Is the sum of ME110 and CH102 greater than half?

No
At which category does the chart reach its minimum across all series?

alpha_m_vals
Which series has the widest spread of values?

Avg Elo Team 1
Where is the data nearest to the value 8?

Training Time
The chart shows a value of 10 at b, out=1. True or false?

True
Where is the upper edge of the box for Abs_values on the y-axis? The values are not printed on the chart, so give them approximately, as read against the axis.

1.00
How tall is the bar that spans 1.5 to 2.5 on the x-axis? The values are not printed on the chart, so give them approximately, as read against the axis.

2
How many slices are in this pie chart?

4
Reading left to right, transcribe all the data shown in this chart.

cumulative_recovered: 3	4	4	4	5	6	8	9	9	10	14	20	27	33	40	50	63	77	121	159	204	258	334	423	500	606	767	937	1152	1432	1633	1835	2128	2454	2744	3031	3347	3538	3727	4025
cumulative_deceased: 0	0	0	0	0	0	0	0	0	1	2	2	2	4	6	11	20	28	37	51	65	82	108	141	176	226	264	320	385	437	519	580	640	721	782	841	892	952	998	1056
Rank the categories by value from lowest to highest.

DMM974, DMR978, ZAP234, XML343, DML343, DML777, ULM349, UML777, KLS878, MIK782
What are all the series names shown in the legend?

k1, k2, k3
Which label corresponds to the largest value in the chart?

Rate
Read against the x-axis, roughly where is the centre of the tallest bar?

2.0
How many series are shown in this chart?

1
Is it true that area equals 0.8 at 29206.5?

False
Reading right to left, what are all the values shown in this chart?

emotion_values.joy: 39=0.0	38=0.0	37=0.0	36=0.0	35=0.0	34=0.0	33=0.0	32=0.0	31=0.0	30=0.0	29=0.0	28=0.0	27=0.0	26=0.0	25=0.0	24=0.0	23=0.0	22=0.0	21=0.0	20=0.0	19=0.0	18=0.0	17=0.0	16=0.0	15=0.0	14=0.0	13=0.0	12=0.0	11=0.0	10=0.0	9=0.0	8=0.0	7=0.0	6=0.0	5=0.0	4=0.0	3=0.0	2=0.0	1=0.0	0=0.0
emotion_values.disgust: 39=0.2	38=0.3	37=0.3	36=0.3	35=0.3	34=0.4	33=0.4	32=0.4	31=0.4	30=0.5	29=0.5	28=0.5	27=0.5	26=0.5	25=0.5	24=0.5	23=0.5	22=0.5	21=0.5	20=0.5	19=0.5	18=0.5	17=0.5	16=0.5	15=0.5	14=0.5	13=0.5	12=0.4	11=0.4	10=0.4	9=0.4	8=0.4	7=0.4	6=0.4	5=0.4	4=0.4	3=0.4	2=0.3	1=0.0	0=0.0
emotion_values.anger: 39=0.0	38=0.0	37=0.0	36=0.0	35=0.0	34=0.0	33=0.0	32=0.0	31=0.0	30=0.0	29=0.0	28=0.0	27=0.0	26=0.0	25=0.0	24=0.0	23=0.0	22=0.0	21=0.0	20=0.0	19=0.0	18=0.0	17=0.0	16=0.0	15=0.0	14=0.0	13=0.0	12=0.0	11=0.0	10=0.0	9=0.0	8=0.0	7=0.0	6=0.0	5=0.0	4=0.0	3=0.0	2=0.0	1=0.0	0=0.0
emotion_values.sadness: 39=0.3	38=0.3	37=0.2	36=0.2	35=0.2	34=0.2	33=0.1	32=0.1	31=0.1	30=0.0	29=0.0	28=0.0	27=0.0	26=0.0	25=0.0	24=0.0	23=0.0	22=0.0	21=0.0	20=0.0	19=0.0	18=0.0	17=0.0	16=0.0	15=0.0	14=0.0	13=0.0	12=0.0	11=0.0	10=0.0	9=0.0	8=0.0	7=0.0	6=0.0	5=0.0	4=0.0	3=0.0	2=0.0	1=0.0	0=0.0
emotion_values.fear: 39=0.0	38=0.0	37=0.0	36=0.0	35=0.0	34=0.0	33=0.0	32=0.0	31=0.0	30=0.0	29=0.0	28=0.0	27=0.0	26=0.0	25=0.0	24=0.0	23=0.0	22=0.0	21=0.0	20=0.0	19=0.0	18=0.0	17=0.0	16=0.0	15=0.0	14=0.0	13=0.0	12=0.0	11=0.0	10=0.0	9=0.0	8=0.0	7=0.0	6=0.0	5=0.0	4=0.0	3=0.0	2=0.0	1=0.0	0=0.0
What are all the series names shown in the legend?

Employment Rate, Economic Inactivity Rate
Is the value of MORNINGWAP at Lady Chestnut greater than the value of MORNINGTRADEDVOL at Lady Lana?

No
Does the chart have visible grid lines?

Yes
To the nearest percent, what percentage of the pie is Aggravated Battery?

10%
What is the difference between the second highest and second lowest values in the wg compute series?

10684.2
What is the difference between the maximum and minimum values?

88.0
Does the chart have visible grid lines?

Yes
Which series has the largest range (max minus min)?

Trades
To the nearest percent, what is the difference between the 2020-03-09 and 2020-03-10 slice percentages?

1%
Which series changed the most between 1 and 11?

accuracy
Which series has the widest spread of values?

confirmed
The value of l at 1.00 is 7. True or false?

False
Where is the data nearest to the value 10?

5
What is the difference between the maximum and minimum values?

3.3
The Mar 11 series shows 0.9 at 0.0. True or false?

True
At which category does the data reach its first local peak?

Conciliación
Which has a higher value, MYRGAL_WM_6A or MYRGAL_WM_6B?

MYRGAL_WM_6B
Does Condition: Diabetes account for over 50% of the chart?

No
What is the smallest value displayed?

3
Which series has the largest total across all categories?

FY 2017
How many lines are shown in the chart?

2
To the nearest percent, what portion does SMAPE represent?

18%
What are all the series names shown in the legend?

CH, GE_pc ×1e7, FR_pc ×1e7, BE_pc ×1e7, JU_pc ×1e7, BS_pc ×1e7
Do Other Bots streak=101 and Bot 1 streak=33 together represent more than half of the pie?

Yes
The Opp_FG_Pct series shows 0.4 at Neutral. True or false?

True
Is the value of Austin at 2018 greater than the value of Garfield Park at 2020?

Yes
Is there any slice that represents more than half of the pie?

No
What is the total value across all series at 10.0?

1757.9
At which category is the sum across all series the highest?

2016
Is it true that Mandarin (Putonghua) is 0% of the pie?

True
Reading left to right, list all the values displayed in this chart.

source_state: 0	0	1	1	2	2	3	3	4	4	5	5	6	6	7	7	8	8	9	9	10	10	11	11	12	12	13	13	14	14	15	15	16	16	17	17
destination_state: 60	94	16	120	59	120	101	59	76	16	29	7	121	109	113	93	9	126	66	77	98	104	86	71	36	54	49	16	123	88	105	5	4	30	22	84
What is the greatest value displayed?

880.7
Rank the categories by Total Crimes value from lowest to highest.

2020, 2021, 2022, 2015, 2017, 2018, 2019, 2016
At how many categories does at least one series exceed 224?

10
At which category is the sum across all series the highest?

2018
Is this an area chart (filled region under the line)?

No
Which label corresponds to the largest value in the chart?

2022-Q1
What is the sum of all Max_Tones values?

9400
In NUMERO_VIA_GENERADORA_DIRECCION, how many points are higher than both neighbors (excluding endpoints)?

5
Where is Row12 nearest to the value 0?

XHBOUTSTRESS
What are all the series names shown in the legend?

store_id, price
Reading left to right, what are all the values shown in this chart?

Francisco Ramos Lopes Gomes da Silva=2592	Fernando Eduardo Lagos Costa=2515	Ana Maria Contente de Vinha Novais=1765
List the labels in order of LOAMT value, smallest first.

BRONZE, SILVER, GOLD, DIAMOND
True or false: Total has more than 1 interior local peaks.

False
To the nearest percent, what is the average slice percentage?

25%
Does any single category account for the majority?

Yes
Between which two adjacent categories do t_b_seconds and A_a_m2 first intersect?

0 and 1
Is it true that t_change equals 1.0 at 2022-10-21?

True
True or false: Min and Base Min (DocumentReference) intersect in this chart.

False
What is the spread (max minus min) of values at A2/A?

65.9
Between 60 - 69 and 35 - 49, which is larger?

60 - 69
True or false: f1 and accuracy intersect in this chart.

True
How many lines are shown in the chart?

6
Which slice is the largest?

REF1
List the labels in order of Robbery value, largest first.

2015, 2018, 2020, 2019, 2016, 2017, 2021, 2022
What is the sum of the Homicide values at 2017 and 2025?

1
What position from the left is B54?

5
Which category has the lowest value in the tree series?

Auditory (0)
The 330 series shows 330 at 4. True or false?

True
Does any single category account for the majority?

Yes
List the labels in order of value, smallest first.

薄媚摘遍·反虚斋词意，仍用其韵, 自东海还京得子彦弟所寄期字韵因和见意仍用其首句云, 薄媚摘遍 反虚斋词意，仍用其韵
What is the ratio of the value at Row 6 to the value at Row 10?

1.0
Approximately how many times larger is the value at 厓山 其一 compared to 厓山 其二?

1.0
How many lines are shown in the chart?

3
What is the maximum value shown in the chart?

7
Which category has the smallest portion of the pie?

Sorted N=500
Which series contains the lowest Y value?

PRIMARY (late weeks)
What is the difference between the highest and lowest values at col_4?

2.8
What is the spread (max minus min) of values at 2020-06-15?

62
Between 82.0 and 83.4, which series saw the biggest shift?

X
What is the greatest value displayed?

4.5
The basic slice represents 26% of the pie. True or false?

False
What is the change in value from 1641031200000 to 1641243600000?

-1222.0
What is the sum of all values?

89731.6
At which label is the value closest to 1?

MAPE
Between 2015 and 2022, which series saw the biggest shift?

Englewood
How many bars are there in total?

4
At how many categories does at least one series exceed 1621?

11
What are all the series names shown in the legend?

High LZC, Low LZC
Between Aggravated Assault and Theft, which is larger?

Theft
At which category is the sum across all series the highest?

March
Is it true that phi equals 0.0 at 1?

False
::::
▶ [Work instruction]: In everything from the first line down to the line containing "Where is the upper", change "chart" to "graph" and give only those lines back, with nothing else altered.

▶ [Solved exercise]:
Is the sum of ME110 and CH102 greater than half?

No
At which category does the graph reach its minimum across all series?

alpha_m_vals
Which series has the widest spread of values?

Avg Elo Team 1
Where is the data nearest to the value 8?

Training Time
The graph shows a value of 10 at b, out=1. True or false?

True
Where is the upper edge of the box for Abs_values on the y-axis? The values are not printed on the graph, so give them approximately, as read against the axis.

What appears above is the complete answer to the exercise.